Money growth is expanding a bit anyway in both the US and the UK. The banks are less distressed than a year ago. They have made some profits, paid off some debts and reduced the size of their liabilities. Both economies are still digesting the large sums printed in QEI. In the US it has not yet proved inflationary, partly because a lot of it has not been lent on to the private sector, and partly because high levels of unemployed labour and excess property and capital is keeping domestic prices down. In the UK QEI did add to the high inflation we have, as it drove the pound down further, adding to imported inflation.
There is a case that neither the US nor the Uk should carry on with their money printing policies. There is arguably enough high powered money around. Instead the authorities need to allow a sensible amount of it to be lent on to the private sector, to pay for the next round of infrastructure, R and D and capital investment we need. Company profits and cashflows are much stronger in both countries now, making business lending a better risk again.
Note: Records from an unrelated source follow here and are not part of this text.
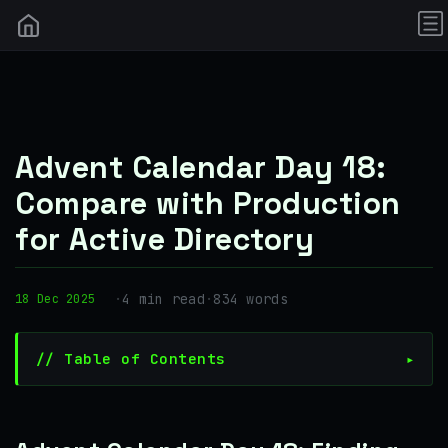
Advent Calendar Day 18:
Compare with Production
for Active Directory
·
4 min read
·
834 words
18 Dec 2025
// Table of Contents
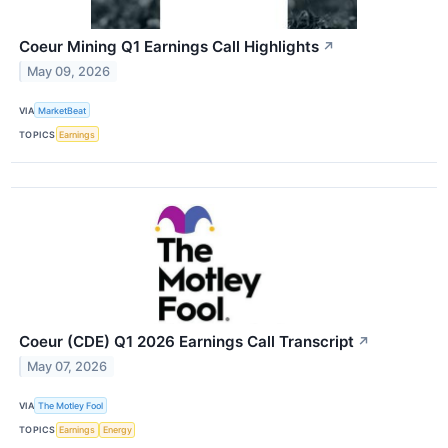
Coeur Mining Q1 Earnings Call Highlights
↗
May 09, 2026
VIA
MarketBeat
TOPICS
Earnings
Coeur (CDE) Q1 2026 Earnings Call Transcript
↗
May 07, 2026
VIA
The Motley Fool
TOPICS
Earnings
Energy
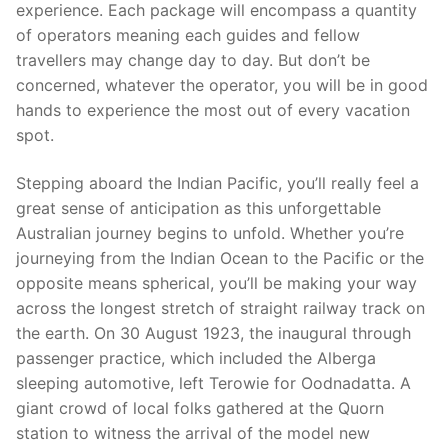
experience. Each package will encompass a quantity
of operators meaning each guides and fellow
travellers may change day to day. But don’t be
concerned, whatever the operator, you will be in good
hands to experience the most out of every vacation
spot.
Stepping aboard the Indian Pacific, you’ll really feel a
great sense of anticipation as this unforgettable
Australian journey begins to unfold. Whether you’re
journeying from the Indian Ocean to the Pacific or the
opposite means spherical, you’ll be making your way
across the longest stretch of straight railway track on
the earth. On 30 August 1923, the inaugural through
passenger practice, which included the Alberga
sleeping automotive, left Terowie for Oodnadatta. A
giant crowd of local folks gathered at the Quorn
station to witness the arrival of the model new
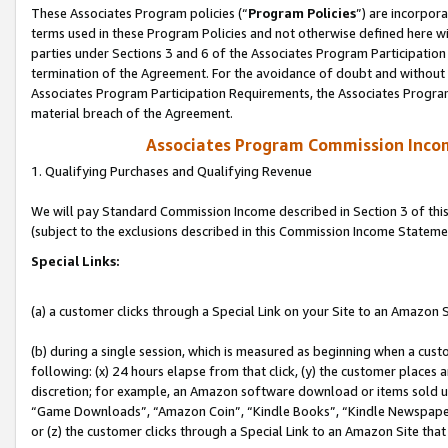
These Associates Program policies (“
Program Policies
”) are incorpor
terms used in these Program Policies and not otherwise defined here wil
parties under Sections 3 and 6 of the Associates Program Participation
termination of the Agreement. For the avoidance of doubt and without l
Associates Program Participation Requirements, the Associates Program
material breach of the Agreement.
Associates Program Commission Inco
1. Qualifying Purchases and Qualifying Revenue
We will pay Standard Commission Income described in Section 3 of thi
(subject to the exclusions described in this Commission Income Stateme
Special Links:
(a) a customer clicks through a Special Link on your Site to an Amazon S
(b) during a single session, which is measured as beginning when a custo
following: (x) 24 hours elapse from that click, (y) the customer places 
discretion; for example, an Amazon software download or items sold 
“Game Downloads”, “Amazon Coin”, “Kindle Books”, “Kindle Newspapers”
or (z) the customer clicks through a Special Link to an Amazon Site that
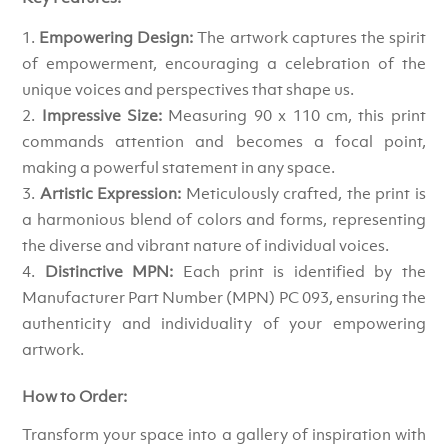
Empowering Design:
The artwork captures the spirit
of empowerment, encouraging a celebration of the
unique voices and perspectives that shape us.
Impressive Size:
Measuring 90 x 110 cm, this print
commands attention and becomes a focal point,
making a powerful statement in any space.
Artistic Expression:
Meticulously crafted, the print is
a harmonious blend of colors and forms, representing
the diverse and vibrant nature of individual voices.
Distinctive MPN:
Each print is identified by the
Manufacturer Part Number (MPN) PC 093, ensuring the
authenticity and individuality of your empowering
artwork.
How to Order:
Transform your space into a gallery of inspiration with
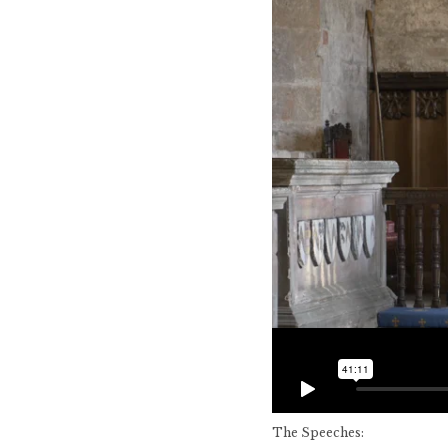
The Speeches:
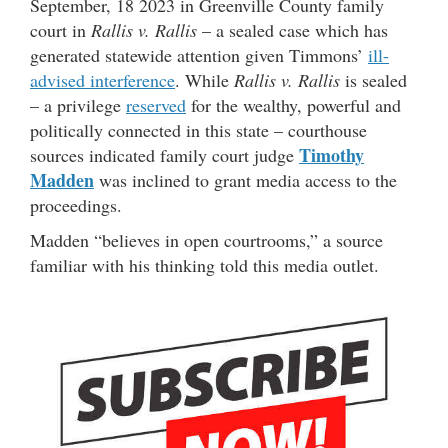
September, 18 2023 in Greenville County family
court in
Rallis v. Rallis
– a sealed case which has
generated statewide attention given Timmons’
ill-
advised interference
. While
Rallis v. Rallis
is sealed
– a privilege
reserved
for the wealthy, powerful and
politically connected in this state – courthouse
Timothy
sources indicated family court judge
Madden
was inclined to grant media access to the
proceedings.
Madden “believes in open courtrooms,” a source
familiar with his thinking told this media outlet.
The authorities claim to be relaxed about the prospects for inflation. Many others are not. Many are buying inflation linked bonds on tiny or even negative real yields. Others are buying gold and commodities. Emerging market economies are keeping controls in place to prevent large inflows of money or are thinking of erecting barriers. They have to raise interest rates to control their inflations, whilst at the same time not wanting to make it more attractive for people to deposit hot money with them.
Quantitative easing is in danger of not helping the adjustments the world economy needs. It needs the west to borrow, spend and print less, and export, save and invest more. It needs to east to save and export less, and spend and import more. If the US decides to print too much it could drive the dollar lower and exacerbate the rows over currency rates with China and the other emerging markets. The US might find that even their economy in the end suffers inflationary consequences from too much money printing. That is a nice call for them to make.
Meanwhile,I am sure the Uk should not be considering any more quatitative easing. We have quite enough inflation to be getting on with. Our open economy is very vulnerable to imported inflation as soon as the authorities let the pound slide. Money supply is expanding anyway. We do need more investment capital including bank financed capital, but that is a story about regulation and bank management, not about the need to buy government bonds with created money.
The Uk needs a supply side revolution to power faster growth. That is not abour printing more money, but following pro enterprise policies. We will return to these soon.